AAEA 2004 Symposium 1: Trade Agreement Impacts on U.S. Agriculture


August 2004 Denver, Colorado


C. Parr Rosson, III
Flynn J. Adcock
(979) 845-3070
[email protected]
Texas A&M University
Dept. of Agricultural Economics
2124 TAMU
College Station, TX 77843-2124

TITLE:  Trade Agreement Impacts on U.S. Agriculture

ABSTRACT: During the ten years since the implementation of The North American Free Trade Agreement, U.S., Canadian, and Mexican agricultural interests have faced both new opportunities and challenges. Now, the United States has recently concluded trade agreements with Chile and Central American countries while continuing to negotiate the Free Trade Area of the Americas. Agricultrual economists from throughout North America will assess the impacts of these new trade agreements on U.S. agricultrue and share their observations in this symposium.

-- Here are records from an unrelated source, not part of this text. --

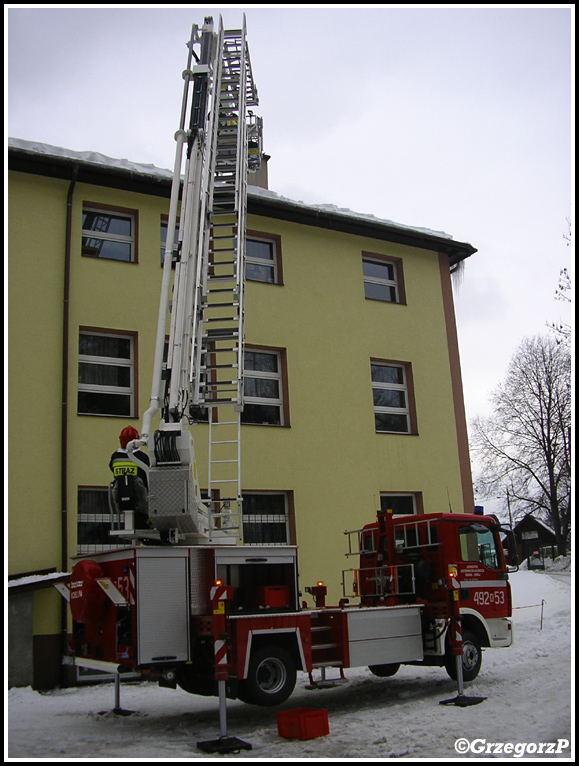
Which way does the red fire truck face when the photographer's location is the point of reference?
facing away from the viewer and to the right of the viewer

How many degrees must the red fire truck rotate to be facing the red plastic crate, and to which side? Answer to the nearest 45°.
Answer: approximately 135° to its right

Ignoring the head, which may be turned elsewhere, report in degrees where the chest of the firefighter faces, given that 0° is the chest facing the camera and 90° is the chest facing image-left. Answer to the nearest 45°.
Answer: approximately 225°
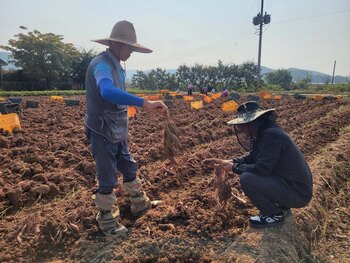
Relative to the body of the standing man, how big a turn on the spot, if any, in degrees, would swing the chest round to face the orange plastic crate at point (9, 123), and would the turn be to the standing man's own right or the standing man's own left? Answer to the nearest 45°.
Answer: approximately 135° to the standing man's own left

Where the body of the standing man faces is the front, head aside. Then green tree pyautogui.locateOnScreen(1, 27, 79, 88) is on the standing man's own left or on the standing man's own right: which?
on the standing man's own left

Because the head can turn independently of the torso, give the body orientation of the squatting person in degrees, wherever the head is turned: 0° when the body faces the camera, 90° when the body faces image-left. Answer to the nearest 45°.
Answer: approximately 90°

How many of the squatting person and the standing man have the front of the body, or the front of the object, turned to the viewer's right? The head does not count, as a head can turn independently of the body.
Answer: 1

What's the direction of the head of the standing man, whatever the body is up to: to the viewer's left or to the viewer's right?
to the viewer's right

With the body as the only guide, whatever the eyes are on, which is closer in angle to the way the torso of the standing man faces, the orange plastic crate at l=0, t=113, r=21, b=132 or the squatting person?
the squatting person

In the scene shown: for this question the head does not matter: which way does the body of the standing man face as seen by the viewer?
to the viewer's right

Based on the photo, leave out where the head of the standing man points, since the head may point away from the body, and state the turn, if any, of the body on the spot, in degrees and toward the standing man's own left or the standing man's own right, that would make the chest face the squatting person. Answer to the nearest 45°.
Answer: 0° — they already face them

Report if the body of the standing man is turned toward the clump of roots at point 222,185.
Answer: yes
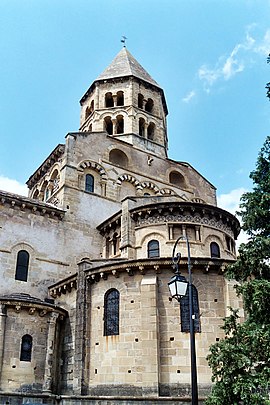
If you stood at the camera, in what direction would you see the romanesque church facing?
facing away from the viewer and to the left of the viewer

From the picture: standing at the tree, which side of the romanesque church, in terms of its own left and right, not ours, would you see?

Lessons learned from recent experiences in free trade will be highlighted, examined, and discussed, and the implications for applied research and extension education program development will be discussed.

MODERATOR: Darren Hudson, Mississippi State University


Jaime Malaga, Texas Tech University, and Flynn Adcock, Texas A&M University “U.S.-Chile FTA: Opportunities, Competition, and Complementary Relationships
Parr Rosson, Texas A&M University “The Impact of CAFTA on U.S. Agriculture
Won Koo, North Dakota State University “Free Trade of the Americas and Implications for U.S. Agriculture
Lynn Kennedy, Louisiana State University “Potential Impacts on Sugar from New Trade Agreements

Respondent: Mickey Paggi, Fresno State University “Response and Lessons from NAFTA”

FORMAT:Hudson will introduce the topic and moderate the symposium. Malaga and Adcock will identify the major components of the U.S.-Chile FTA, highlight opportunities for U.S. agriculture, and discuss the nature of imports from Chile. Rosson discuss the major growth areas
and potential competition related to the CAFTA agreement. Koo will provide an overview of the current status of FTAA negotiations and examine the potential impacts of increased trade throughout the Western Hemisphere. Kennedy will focus on the impacts of the FTAA and CAFTA on the U.S. sugar industry. Paggi will briefly respond to the presentations, identify the major implications for the development of applied research and extension programs, and set the stage for continued discussion.